P1-5 Sound Reproduction within a Closed Ear Canal:Acoustical and Physiological EffectsSamuel Gido, Asius Technologies LLC - Longmont, CO, USA, University of Massachusetts, Amherst, MA, USA; Robert Schulein, Stephen Ambrose, Asius Technologies LLC - Longmont, CO, USA
When a sound producing device such as insert earphones or a hearing aid is sealed in the ear canal, the fact that only a tiny segment of the sound wave can exist in this small volume at any given instant, produces an oscillation of the static pressure in the ear canal. This effect can greatly boost the SPL in the ear canal, especially at low frequencies, a phenomena that we call Trapped Volume Insertion Gain (TVIG). In this study the TVIG has been found by numerical modeling as well as direct measurements using a Zwislocki coupler and the ear of a human subject, to be as much as 50 dB greater than sound pressures typically generated while listening to sounds in an open environment.
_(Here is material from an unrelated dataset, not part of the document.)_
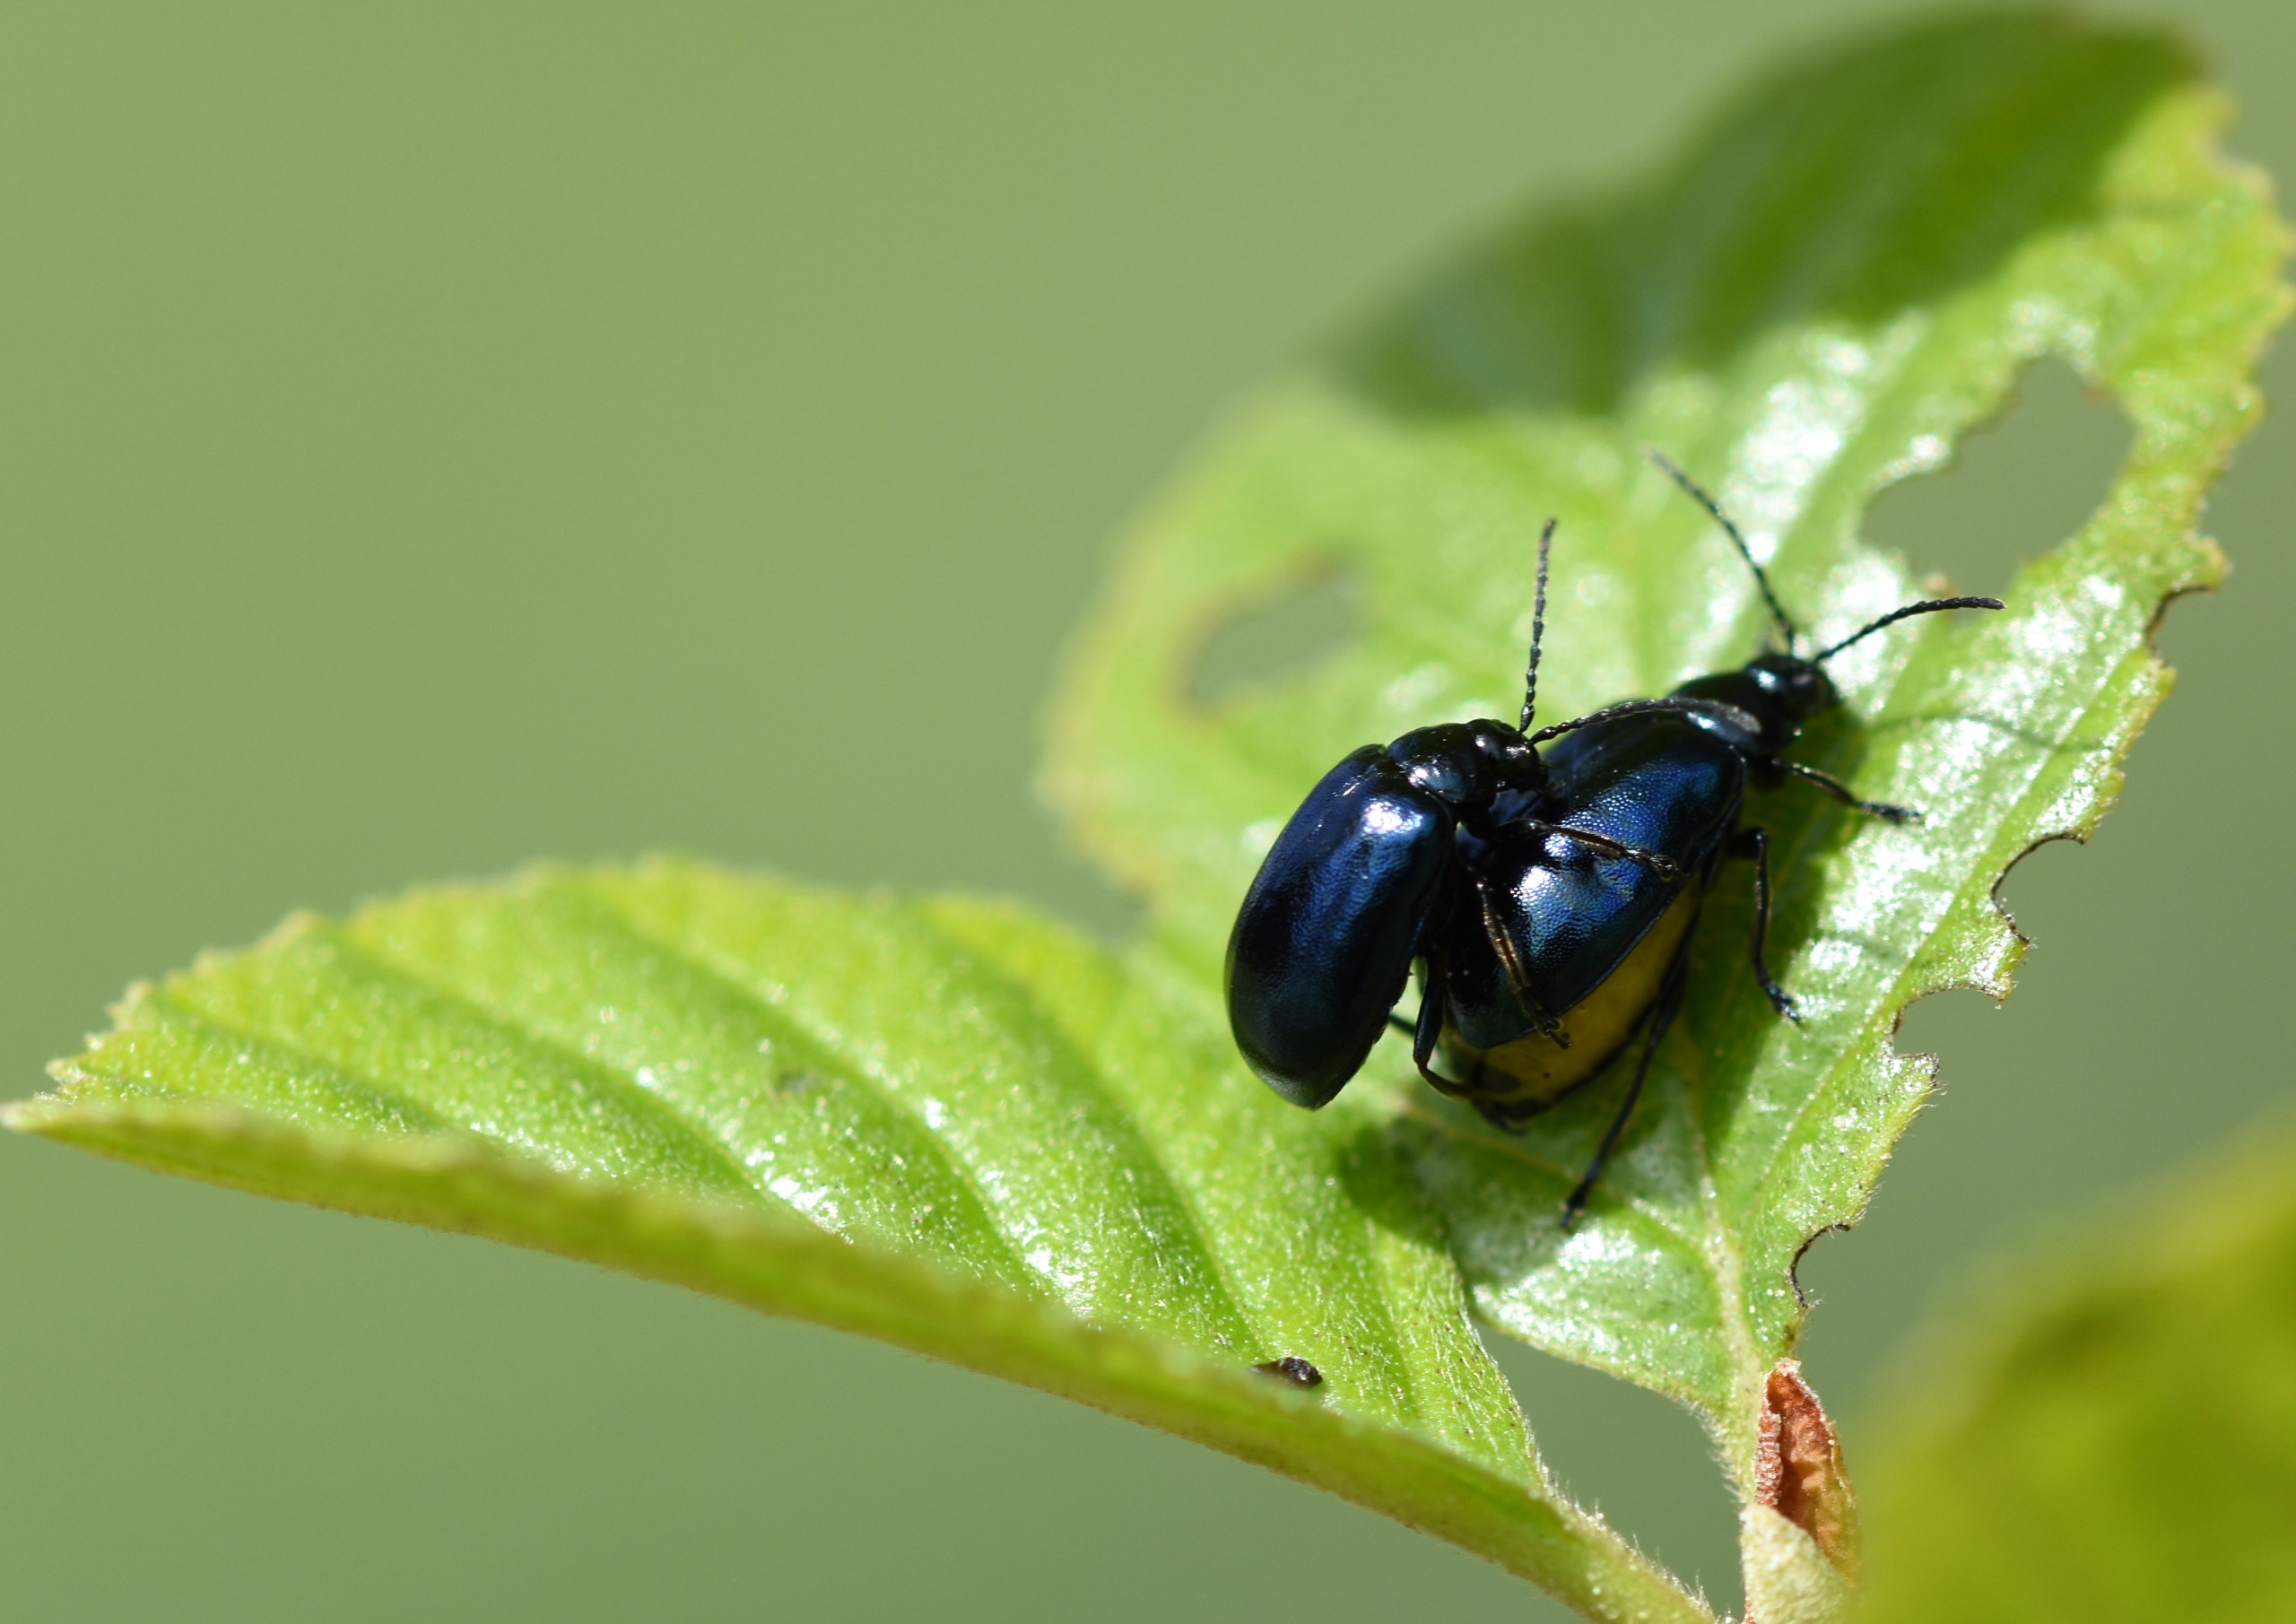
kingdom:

Even at moderate listening volumes, the TVIG can increase the low frequency SPL in the ear canal to levels where they produce excursions of the tympanic membrane that are 100 to 1000 times greater than in normal open-ear hearing. Additionally, the high SPL at low frequencies in the trapped volume of the ear canal, can easily exceed the threshold necessary to trigger the Stapedius reflex, a stiffing response of the middle ear, which reduces its sensitivity and may lead to audio fatigue. The addition of a compliant membrane covered vent in the sound tube of an insert ear tip was found to reduce the TVIG by up to 20 dB, such that the Stapedius reflex would likely not be triggered.
P1-6 Can We Compare the Sound Quality of Noise Reduction between Hearing Aids? A Method to Level the Ground between DevicesRolph Houben, Inge Brons, Wouter A. Dreschler, Academic Medical Center, Amsterdam, The Netherlands
This paper proposes the application of an equalization filter to remove unwanted differences in frequency response between recordings from different hearing aids. The filter makes it possible to compare the perceptual effects (such as user preference) of a specific signal processing feature (e.g., noise reduction) between different hearing aids, without the dominant influence of differences in their frequency responses. Both an objective quality measure (PESQ) and a listening experiment have shown that the filter was able to “level the ground” between the devices included. The potential application of the inverse filter is to use it on recordings from hearing aids so that we can directly compare the noise reduction between devices. This allows one to determine if users prefer a certain noise reduction over another, which could lead to improved rehabilitation of hearing impaired listeners.